Vorige week typte ik een stukje over de website TED. Een site vol met presentatie's en lezingen van mensen met passie voor hun vak. Mensen die via hun eigen vakgebied helpen de wereld weer een stukje beter te maken. Zoals ik al eerder zei: als ik weer eens die filmpjes bekijk krijg ik, in de woorden van mijn vriendje, een wollig gevoel.

Geinspireerd. Geraakt.

Op dezelfde website als waar ik bovenstaande tekst van heb gequote stond eerder een video van de yes we can speech van Barack Obama. Toen ik 'm zag kwam dat zelfde wollige gevoel. Het eerste wat ik wilde doen was blogger openen en de video linken in een blogje. Voor ik op blogger terecht kwam begon ik te twijfelen: ik laat alléén maar filmpjes zien de laatste tijd en misschien delen mensen mijn enthousiasme niet met zo'n speech.
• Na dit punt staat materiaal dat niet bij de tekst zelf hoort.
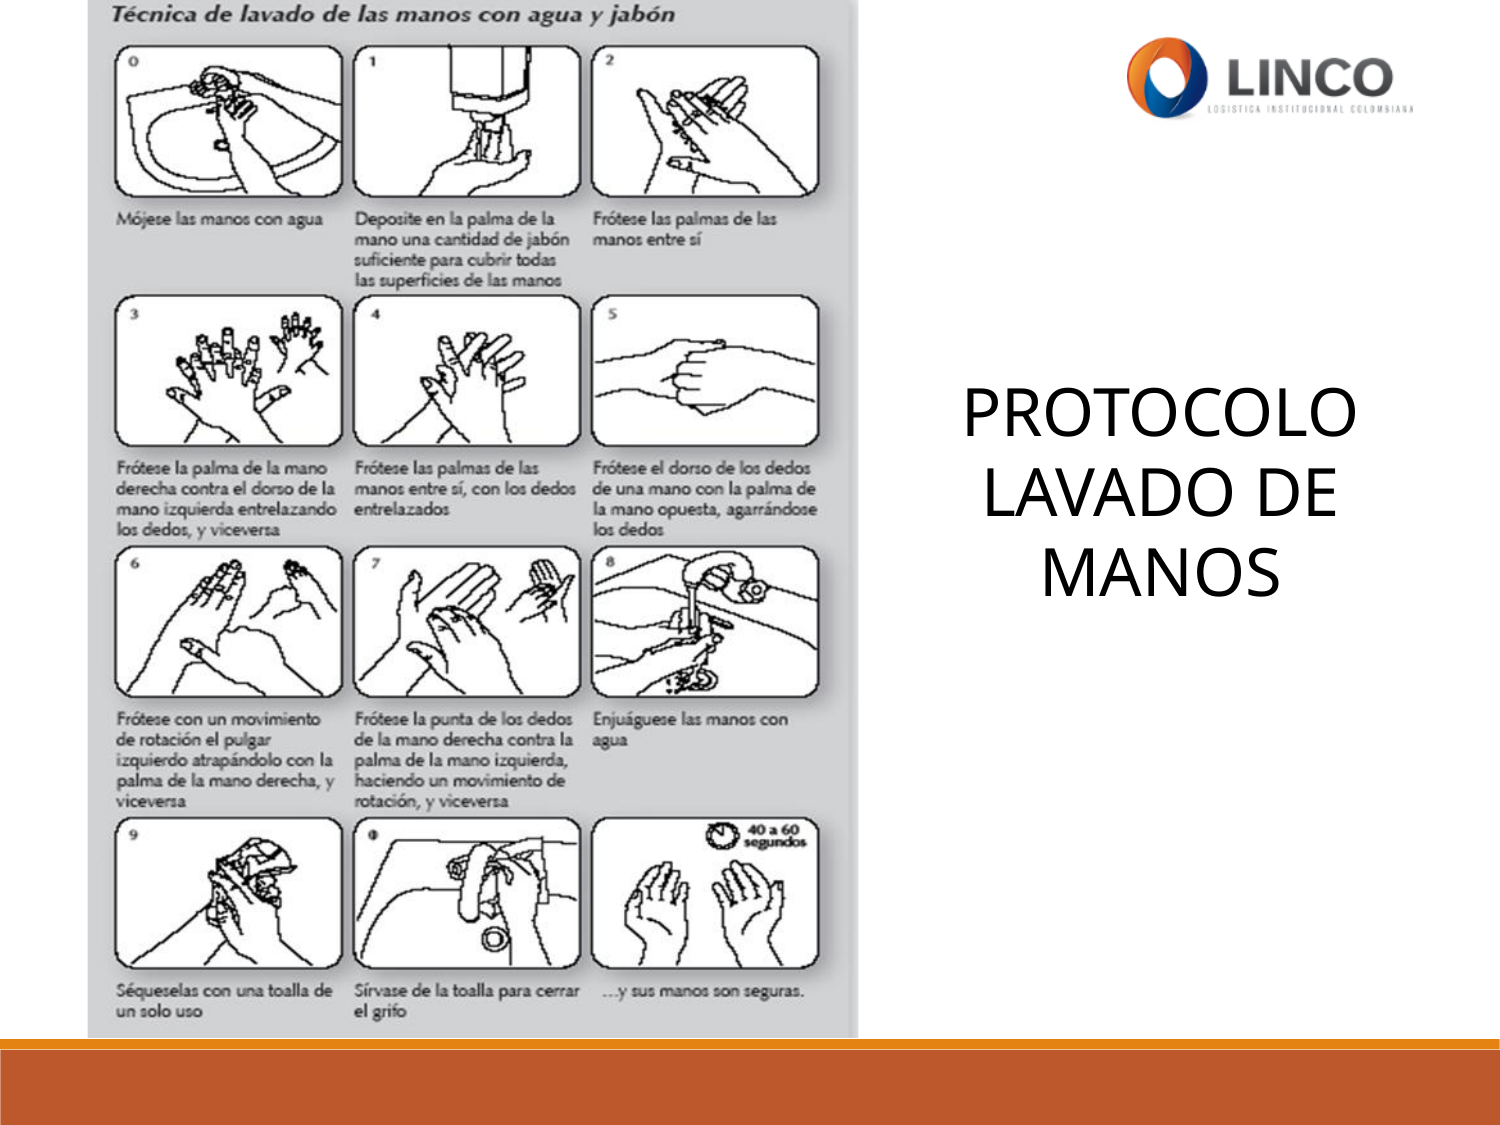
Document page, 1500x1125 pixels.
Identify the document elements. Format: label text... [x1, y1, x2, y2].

picture [86, 0, 859, 1038]
text_box PROTOCOLO LAVADO DE MANOS [904, 362, 1417, 618]
picture [1126, 36, 1413, 126]
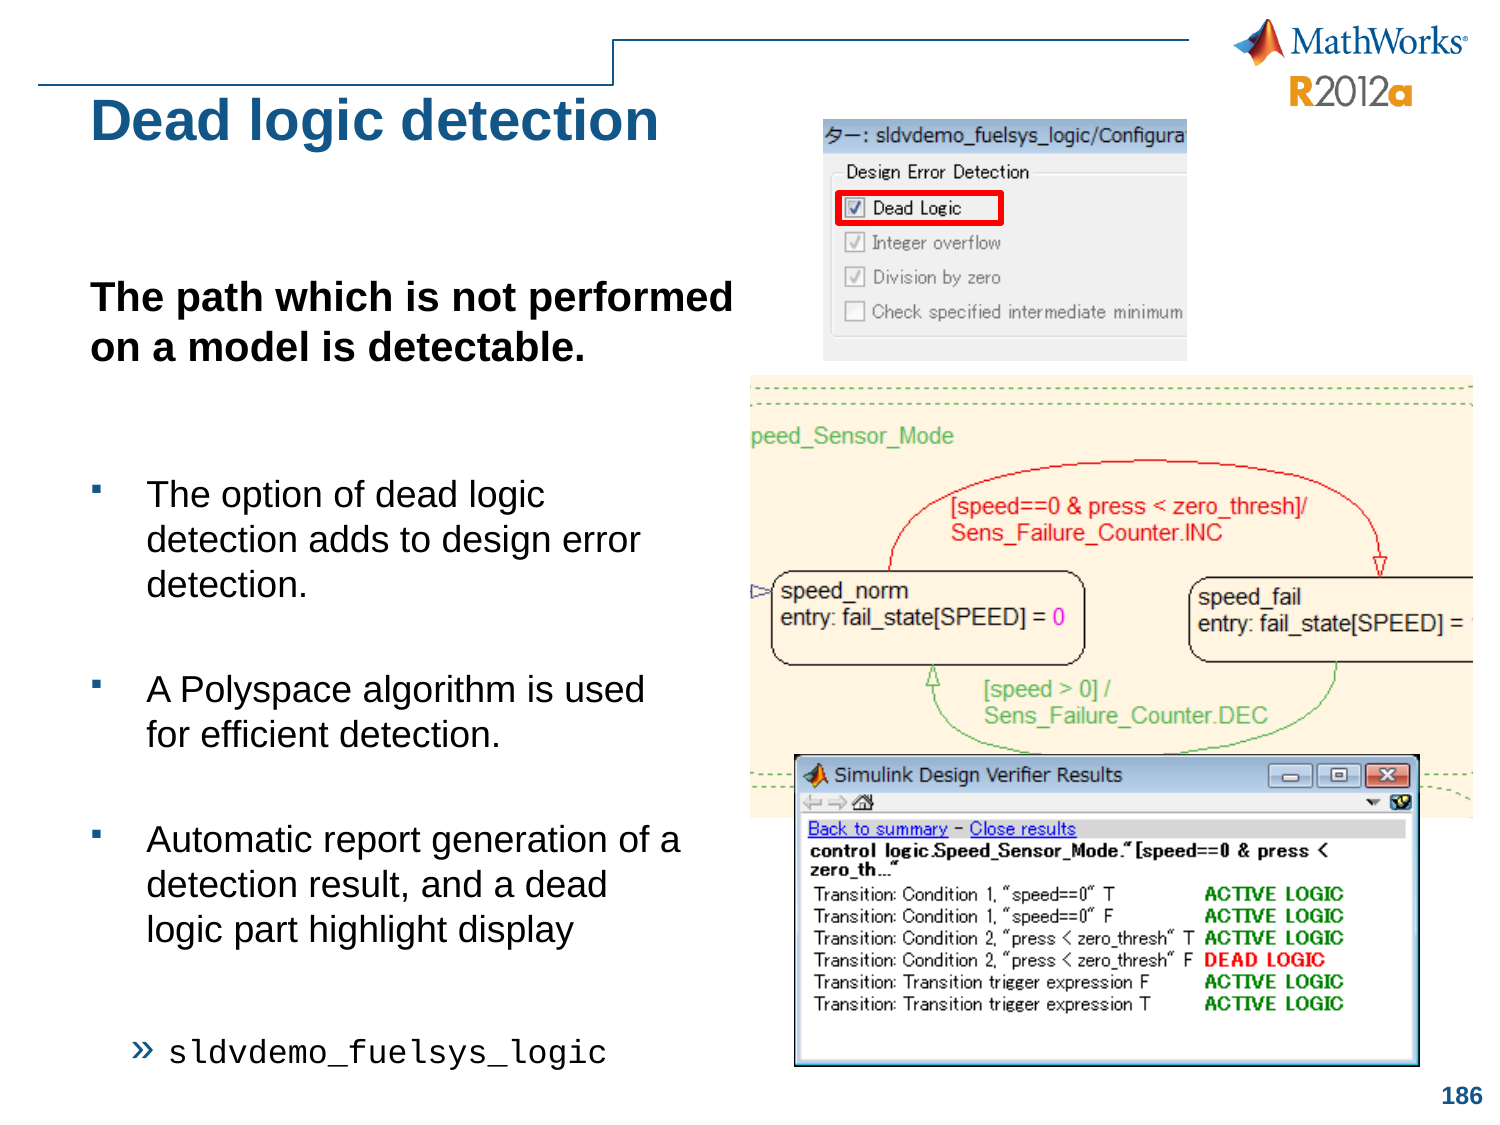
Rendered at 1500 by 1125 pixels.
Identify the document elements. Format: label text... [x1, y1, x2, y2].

picture [823, 119, 1187, 361]
title Dead logic detection [75, 75, 1238, 238]
list The option of dead logic detection adds to design error detection. A Polyspace algorithm is used for efficient detection. Automatic report generation of a detection result, and a dead logic part highlight display [75, 462, 700, 988]
picture [749, 374, 1474, 1068]
list sldvdemo_fuelsys_logic [115, 990, 647, 1079]
picture [1226, 7, 1483, 109]
list The path which is not performed on a model is detectable. [75, 262, 750, 400]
Hij heeft het immers niet eens zelf geschreven, vast een heel team aan schrijvers gehad. Hij zit in het midden van een verkiezingscampagne, hij meent het toch niet. Cognitieve dissonantie begon me te helpen met het niet plaatsen van de video.

Mijn vriend schudde me wakker en zei dat ik me niet schuldig moest voelen als ik geinspireerd raak. Dat je die mensen moet negeren als ze je afkraken voor hoe jij je voelt door zo'n presentatie, speech of lezing.

Overigens ben ik niet de enige die geinspireerd raakte door die speech, en zo is bijgaand filmpje ontstaan. De tekst van de speech is misschien iets minder duidelijk, maar de gedachte komt denk ik wel over.